- What is expected
Retype the whole listing that follows, line for line.

- Records to use
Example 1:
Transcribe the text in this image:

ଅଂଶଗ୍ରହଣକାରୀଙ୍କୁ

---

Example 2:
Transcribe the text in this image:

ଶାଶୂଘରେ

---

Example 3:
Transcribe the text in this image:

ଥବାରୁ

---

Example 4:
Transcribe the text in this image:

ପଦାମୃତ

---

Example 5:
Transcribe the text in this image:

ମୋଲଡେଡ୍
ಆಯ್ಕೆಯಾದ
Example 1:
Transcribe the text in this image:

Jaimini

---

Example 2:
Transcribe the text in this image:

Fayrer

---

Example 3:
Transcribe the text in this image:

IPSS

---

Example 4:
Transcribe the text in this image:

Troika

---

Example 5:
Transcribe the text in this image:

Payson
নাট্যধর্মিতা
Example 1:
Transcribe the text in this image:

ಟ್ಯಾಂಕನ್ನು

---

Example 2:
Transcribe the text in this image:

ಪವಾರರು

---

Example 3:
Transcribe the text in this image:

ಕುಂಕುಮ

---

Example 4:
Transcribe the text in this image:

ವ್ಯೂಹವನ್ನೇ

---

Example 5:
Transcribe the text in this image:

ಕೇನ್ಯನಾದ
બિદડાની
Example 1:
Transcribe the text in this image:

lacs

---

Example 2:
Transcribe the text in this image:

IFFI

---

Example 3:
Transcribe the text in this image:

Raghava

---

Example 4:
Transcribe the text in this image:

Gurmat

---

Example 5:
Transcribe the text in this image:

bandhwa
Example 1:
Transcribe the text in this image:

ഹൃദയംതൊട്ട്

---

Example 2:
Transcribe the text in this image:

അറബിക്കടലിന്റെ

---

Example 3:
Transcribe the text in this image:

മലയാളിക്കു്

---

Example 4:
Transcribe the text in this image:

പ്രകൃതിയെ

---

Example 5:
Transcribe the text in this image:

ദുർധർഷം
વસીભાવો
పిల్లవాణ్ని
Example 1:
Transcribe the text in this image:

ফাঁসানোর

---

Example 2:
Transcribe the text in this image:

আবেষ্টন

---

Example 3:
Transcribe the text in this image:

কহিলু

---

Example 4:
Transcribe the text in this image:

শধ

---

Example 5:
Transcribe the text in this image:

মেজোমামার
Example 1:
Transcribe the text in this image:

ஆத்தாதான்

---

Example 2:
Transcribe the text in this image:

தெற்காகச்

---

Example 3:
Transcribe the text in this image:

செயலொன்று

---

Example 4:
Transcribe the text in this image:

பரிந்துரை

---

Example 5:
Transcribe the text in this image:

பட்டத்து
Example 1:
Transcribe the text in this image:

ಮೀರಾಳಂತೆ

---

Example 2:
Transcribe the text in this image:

- Your response
Example 1:
Transcribe the text in this image:

ଅଂଶଗ୍ରହଣକାରୀଙ୍କୁ

---

Example 2:
Transcribe the text in this image:

ଶାଶୂଘରେ

---

Example 3:
Transcribe the text in this image:

ଥବାରୁ

---

Example 4:
Transcribe the text in this image:

ପଦାମୃତ

---

Example 5:
Transcribe the text in this image:

ମୋଲଡେଡ୍
ಆಯ್ಕೆಯಾದ
Example 1:
Transcribe the text in this image:

Jaimini

---

Example 2:
Transcribe the text in this image:

Fayrer

---

Example 3:
Transcribe the text in this image:

IPSS

---

Example 4:
Transcribe the text in this image:

Troika

---

Example 5:
Transcribe the text in this image:

Payson
নাট্যধর্মিতা
Example 1:
Transcribe the text in this image:

ಟ್ಯಾಂಕನ್ನು

---

Example 2:
Transcribe the text in this image:

ಪವಾರರು

---

Example 3:
Transcribe the text in this image:

ಕುಂಕುಮ

---

Example 4:
Transcribe the text in this image:

ವ್ಯೂಹವನ್ನೇ

---

Example 5:
Transcribe the text in this image:

ಕೇನ್ಯನಾದ
બિદડાની
Example 1:
Transcribe the text in this image:

lacs

---

Example 2:
Transcribe the text in this image:

IFFI

---

Example 3:
Transcribe the text in this image:

Raghava

---

Example 4:
Transcribe the text in this image:

Gurmat

---

Example 5:
Transcribe the text in this image:

bandhwa
Example 1:
Transcribe the text in this image:

ഹൃദയംതൊട്ട്

---

Example 2:
Transcribe the text in this image:

അറബിക്കടലിന്റെ

---

Example 3:
Transcribe the text in this image:

മലയാളിക്കു്

---

Example 4:
Transcribe the text in this image:

പ്രകൃതിയെ

---

Example 5:
Transcribe the text in this image:

ദുർധർഷം
વસીભાવો
పిల్లవాణ్ని
Example 1:
Transcribe the text in this image:

ফাঁসানোর

---

Example 2:
Transcribe the text in this image:

আবেষ্টন

---

Example 3:
Transcribe the text in this image:

কহিলু

---

Example 4:
Transcribe the text in this image:

শধ

---

Example 5:
Transcribe the text in this image:

মেজোমামার
Example 1:
Transcribe the text in this image:

ஆத்தாதான்

---

Example 2:
Transcribe the text in this image:

தெற்காகச்

---

Example 3:
Transcribe the text in this image:

செயலொன்று

---

Example 4:
Transcribe the text in this image:

பரிந்துரை

---

Example 5:
Transcribe the text in this image:

பட்டத்து
Example 1:
Transcribe the text in this image:

ಮೀರಾಳಂತೆ

---

Example 2:
Transcribe the text in this image:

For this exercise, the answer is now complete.